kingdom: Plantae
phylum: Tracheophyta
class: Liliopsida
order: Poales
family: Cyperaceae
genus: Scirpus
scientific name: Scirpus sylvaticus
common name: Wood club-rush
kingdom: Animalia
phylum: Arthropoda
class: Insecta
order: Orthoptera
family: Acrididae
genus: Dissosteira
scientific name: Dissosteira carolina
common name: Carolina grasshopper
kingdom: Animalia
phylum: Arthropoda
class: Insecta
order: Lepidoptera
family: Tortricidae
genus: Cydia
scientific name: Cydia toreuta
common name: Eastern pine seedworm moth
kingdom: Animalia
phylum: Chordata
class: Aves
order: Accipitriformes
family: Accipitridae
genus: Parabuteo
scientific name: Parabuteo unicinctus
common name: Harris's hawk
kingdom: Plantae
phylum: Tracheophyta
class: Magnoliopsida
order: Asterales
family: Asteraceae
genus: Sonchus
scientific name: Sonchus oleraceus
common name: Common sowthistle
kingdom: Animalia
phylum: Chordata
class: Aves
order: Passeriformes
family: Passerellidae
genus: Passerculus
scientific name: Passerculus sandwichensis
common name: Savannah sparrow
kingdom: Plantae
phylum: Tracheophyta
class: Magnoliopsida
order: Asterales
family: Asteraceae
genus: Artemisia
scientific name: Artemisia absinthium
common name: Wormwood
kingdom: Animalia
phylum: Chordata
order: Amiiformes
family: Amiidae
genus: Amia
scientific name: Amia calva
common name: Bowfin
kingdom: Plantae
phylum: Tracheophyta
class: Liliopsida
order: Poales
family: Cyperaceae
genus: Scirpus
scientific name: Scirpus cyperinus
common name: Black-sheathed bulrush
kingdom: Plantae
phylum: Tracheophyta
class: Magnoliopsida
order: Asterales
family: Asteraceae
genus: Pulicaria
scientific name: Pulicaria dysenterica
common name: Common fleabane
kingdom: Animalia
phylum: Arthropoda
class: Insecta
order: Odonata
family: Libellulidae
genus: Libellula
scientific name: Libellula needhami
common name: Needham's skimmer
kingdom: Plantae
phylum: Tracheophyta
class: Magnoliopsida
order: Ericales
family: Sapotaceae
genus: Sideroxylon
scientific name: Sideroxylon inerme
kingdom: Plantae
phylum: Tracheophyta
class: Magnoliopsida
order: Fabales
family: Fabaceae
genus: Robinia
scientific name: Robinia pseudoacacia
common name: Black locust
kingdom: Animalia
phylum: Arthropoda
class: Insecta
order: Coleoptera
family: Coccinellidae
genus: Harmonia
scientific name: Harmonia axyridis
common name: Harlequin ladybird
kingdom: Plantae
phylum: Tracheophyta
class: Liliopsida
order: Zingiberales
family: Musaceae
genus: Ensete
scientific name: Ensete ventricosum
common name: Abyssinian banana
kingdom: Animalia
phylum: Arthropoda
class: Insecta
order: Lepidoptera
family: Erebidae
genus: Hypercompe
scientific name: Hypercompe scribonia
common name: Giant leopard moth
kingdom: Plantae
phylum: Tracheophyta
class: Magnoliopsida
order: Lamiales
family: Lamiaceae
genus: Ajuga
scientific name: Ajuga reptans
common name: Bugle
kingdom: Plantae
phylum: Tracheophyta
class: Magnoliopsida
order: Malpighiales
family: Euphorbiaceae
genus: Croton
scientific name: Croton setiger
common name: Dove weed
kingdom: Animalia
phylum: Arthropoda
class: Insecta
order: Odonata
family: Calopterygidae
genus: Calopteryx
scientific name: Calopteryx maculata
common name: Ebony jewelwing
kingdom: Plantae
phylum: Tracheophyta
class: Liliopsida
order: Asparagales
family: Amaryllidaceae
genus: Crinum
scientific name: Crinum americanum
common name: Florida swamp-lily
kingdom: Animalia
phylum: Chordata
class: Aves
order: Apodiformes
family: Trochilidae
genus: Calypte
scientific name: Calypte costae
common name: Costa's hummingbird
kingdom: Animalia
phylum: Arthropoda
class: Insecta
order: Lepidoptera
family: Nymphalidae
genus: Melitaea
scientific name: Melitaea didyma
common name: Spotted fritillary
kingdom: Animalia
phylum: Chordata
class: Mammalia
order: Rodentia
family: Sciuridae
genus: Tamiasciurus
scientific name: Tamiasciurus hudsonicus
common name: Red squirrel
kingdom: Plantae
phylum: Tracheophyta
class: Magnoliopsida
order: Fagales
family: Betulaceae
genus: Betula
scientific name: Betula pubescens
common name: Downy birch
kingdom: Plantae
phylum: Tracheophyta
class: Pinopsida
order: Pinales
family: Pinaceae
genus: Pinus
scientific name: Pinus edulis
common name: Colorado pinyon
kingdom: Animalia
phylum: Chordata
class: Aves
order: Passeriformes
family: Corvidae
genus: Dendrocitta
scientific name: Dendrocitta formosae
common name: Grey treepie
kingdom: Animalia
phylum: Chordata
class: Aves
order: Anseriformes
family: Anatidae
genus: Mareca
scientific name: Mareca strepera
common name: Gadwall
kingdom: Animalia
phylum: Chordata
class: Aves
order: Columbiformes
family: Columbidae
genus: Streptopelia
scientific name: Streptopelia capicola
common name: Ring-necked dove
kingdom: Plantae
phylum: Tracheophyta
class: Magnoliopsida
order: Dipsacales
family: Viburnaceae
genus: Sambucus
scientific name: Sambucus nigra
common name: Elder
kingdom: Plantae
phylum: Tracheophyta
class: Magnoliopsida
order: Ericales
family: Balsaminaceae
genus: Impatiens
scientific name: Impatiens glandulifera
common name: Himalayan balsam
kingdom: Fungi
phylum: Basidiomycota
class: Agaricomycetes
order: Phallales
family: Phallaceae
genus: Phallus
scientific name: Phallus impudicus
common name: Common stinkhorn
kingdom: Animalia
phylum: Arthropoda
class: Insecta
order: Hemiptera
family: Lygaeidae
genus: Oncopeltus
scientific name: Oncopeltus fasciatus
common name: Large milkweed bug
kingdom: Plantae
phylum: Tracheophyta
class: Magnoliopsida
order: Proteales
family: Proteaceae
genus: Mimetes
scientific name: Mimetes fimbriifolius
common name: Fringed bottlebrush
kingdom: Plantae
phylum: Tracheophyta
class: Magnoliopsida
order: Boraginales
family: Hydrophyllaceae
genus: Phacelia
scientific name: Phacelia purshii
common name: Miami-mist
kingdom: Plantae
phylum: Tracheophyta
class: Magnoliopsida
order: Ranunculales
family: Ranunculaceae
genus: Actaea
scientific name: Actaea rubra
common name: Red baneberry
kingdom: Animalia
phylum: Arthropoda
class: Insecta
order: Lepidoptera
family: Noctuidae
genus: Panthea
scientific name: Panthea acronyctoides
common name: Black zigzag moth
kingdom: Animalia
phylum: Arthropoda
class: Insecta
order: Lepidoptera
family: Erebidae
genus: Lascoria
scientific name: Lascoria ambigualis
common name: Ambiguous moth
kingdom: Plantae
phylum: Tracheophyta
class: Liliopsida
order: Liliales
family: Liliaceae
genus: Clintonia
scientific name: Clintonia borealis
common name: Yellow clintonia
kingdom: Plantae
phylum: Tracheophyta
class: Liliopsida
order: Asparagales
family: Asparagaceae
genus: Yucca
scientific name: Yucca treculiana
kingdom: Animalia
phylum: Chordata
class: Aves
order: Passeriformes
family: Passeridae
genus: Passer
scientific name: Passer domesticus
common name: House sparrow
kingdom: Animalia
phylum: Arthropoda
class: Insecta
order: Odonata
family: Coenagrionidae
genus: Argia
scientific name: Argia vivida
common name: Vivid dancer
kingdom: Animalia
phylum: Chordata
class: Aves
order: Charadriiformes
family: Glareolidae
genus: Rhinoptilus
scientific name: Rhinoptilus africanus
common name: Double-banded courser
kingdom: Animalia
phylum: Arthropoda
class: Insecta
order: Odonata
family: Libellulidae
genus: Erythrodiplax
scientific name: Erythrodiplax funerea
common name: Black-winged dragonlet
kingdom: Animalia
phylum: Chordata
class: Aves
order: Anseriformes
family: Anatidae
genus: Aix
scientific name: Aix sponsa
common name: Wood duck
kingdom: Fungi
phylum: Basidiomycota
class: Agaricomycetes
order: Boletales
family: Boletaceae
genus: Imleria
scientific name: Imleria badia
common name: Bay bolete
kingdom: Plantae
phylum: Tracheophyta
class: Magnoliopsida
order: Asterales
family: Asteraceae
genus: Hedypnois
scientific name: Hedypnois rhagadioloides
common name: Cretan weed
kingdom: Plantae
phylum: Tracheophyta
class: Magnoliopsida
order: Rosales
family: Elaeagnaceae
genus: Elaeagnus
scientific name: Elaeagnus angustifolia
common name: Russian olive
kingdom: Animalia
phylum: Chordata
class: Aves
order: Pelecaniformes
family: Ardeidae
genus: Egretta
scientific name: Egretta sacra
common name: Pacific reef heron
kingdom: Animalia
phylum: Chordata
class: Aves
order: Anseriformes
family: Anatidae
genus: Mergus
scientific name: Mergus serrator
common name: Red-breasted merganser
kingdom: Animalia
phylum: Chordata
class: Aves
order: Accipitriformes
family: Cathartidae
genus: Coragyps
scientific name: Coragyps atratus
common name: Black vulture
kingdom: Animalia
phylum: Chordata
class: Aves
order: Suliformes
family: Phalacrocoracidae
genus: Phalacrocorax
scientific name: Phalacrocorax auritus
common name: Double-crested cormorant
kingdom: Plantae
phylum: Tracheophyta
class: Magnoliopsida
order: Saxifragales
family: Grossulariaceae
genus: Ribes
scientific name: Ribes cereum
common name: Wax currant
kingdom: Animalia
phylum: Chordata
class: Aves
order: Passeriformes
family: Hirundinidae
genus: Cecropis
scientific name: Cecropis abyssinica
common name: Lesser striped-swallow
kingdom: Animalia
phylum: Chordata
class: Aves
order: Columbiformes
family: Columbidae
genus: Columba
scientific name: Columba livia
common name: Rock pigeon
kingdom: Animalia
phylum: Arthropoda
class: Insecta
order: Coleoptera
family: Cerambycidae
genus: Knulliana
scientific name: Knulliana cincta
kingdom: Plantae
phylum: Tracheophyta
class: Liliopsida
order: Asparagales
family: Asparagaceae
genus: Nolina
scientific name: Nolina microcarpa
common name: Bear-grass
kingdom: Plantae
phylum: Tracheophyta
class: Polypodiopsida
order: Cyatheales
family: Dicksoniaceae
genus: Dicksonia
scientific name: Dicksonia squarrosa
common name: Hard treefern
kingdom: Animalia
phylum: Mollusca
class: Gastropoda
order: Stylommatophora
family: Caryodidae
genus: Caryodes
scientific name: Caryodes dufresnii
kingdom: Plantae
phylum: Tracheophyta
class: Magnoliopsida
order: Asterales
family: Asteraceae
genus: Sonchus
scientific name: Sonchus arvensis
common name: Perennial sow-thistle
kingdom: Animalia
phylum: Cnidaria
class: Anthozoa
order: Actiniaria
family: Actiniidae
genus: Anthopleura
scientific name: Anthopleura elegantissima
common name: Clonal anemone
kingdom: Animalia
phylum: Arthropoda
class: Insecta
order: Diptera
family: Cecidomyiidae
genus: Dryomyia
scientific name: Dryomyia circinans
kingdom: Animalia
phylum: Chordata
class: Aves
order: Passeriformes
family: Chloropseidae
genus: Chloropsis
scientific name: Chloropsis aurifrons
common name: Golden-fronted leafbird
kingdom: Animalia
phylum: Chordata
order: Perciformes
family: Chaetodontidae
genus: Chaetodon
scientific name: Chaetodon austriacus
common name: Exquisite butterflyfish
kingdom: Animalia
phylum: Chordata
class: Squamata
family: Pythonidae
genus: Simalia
::::::::
Please reproduce the stretch of the data from the line containing "scientific name: Amia calva" through the line containing "genus: Crinum", with both of those lines included.

(Final result)
scientific name: Amia calva
common name: Bowfin
kingdom: Plantae
phylum: Tracheophyta
class: Liliopsida
order: Poales
family: Cyperaceae
genus: Scirpus
scientific name: Scirpus cyperinus
common name: Black-sheathed bulrush
kingdom: Plantae
phylum: Tracheophyta
class: Magnoliopsida
order: Asterales
family: Asteraceae
genus: Pulicaria
scientific name: Pulicaria dysenterica
common name: Common fleabane
kingdom: Animalia
phylum: Arthropoda
class: Insecta
order: Odonata
family: Libellulidae
genus: Libellula
scientific name: Libellula needhami
common name: Needham's skimmer
kingdom: Plantae
phylum: Tracheophyta
class: Magnoliopsida
order: Ericales
family: Sapotaceae
genus: Sideroxylon
scientific name: Sideroxylon inerme
kingdom: Plantae
phylum: Tracheophyta
class: Magnoliopsida
order: Fabales
family: Fabaceae
genus: Robinia
scientific name: Robinia pseudoacacia
common name: Black locust
kingdom: Animalia
phylum: Arthropoda
class: Insecta
order: Coleoptera
family: Coccinellidae
genus: Harmonia
scientific name: Harmonia axyridis
common name: Harlequin ladybird
kingdom: Plantae
phylum: Tracheophyta
class: Liliopsida
order: Zingiberales
family: Musaceae
genus: Ensete
scientific name: Ensete ventricosum
common name: Abyssinian banana
kingdom: Animalia
phylum: Arthropoda
class: Insecta
order: Lepidoptera
family: Erebidae
genus: Hypercompe
scientific name: Hypercompe scribonia
common name: Giant leopard moth
kingdom: Plantae
phylum: Tracheophyta
class: Magnoliopsida
order: Lamiales
family: Lamiaceae
genus: Ajuga
scientific name: Ajuga reptans
common name: Bugle
kingdom: Plantae
phylum: Tracheophyta
class: Magnoliopsida
order: Malpighiales
family: Euphorbiaceae
genus: Croton
scientific name: Croton setiger
common name: Dove weed
kingdom: Animalia
phylum: Arthropoda
class: Insecta
order: Odonata
family: Calopterygidae
genus: Calopteryx
scientific name: Calopteryx maculata
common name: Ebony jewelwing
kingdom: Plantae
phylum: Tracheophyta
class: Liliopsida
order: Asparagales
family: Amaryllidaceae
genus: Crinum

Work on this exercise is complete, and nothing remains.